_Your goal_
Can you write out these rows again, swapping "locality" for "site" and keeping everything else the same? Omit the pictures from your answer.

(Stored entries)

begin

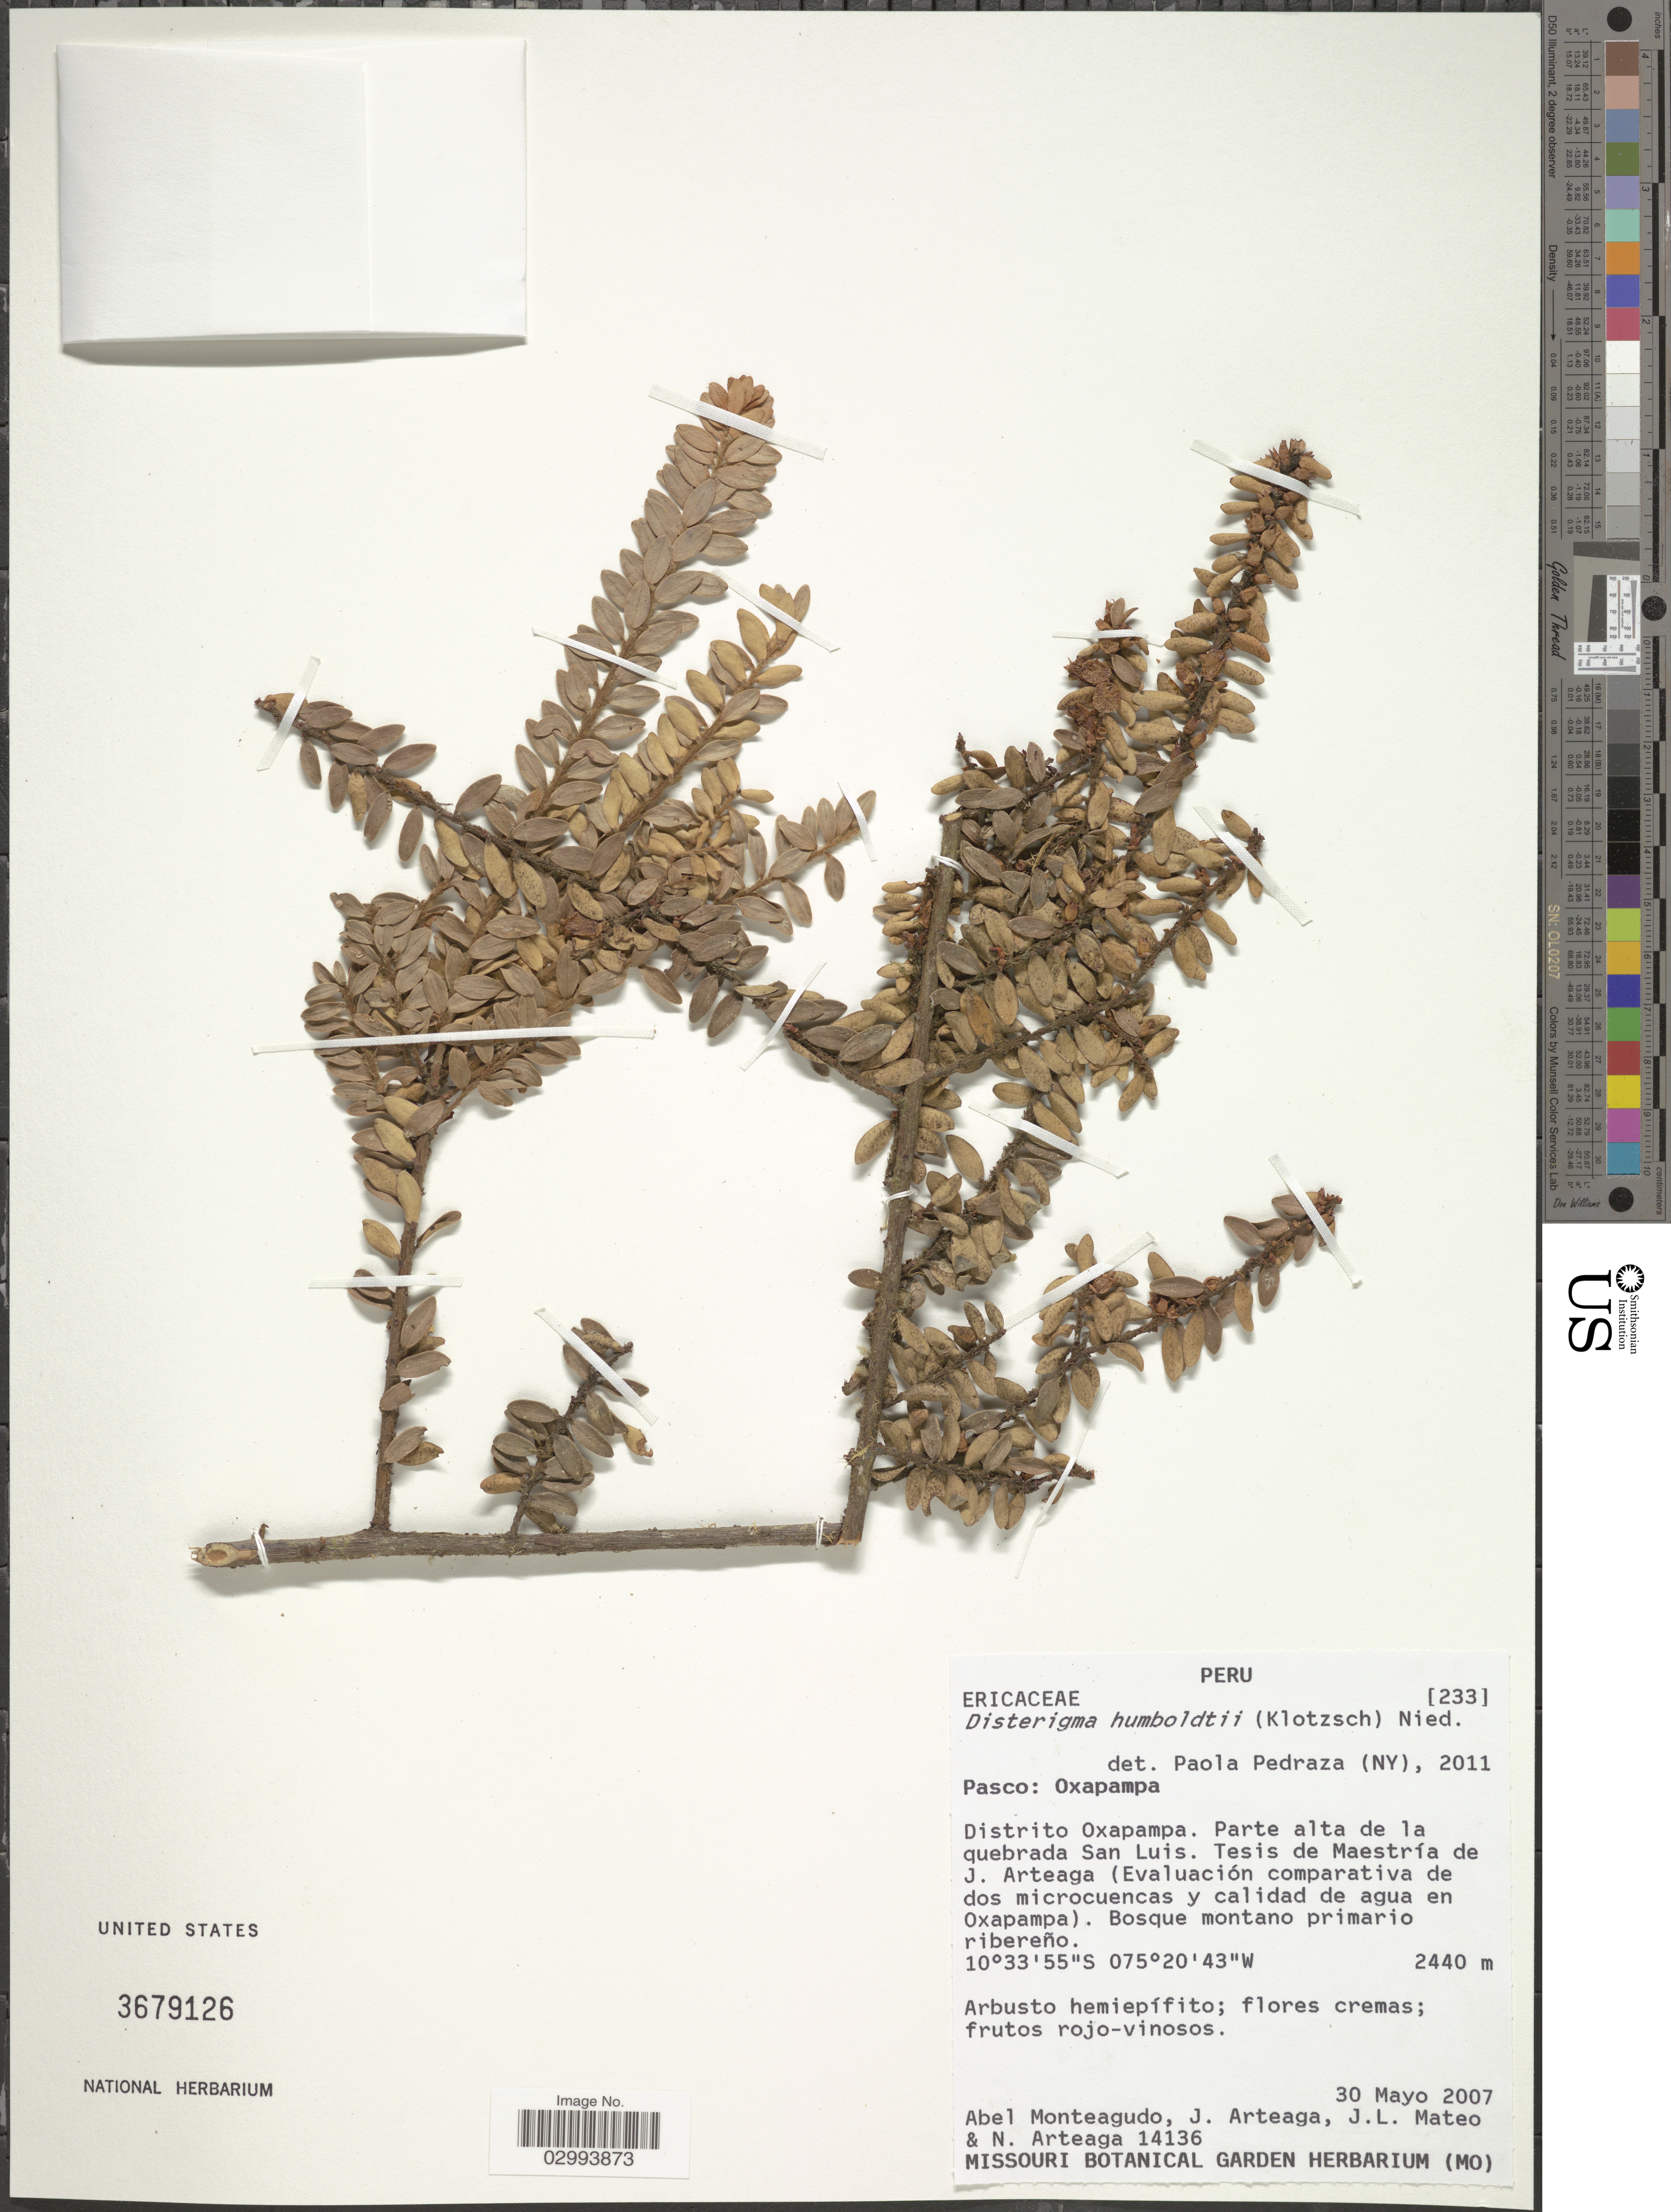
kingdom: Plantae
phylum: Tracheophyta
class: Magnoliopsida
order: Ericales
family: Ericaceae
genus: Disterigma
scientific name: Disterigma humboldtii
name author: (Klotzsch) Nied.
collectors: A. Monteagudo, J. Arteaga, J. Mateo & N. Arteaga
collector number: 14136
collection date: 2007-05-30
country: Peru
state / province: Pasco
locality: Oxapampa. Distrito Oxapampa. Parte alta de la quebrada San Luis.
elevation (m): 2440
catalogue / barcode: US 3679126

end

_Task response_
kingdom: Plantae
phylum: Tracheophyta
class: Magnoliopsida
order: Ericales
family: Ericaceae
genus: Disterigma
scientific name: Disterigma humboldtii
name author: (Klotzsch) Nied.
collectors: A. Monteagudo, J. Arteaga, J. Mateo & N. Arteaga
collector number: 14136
collection date: 2007-05-30
country: Peru
state / province: Pasco
site: Oxapampa. Distrito Oxapampa. Parte alta de la quebrada San Luis.
elevation (m): 2440
catalogue / barcode: US 3679126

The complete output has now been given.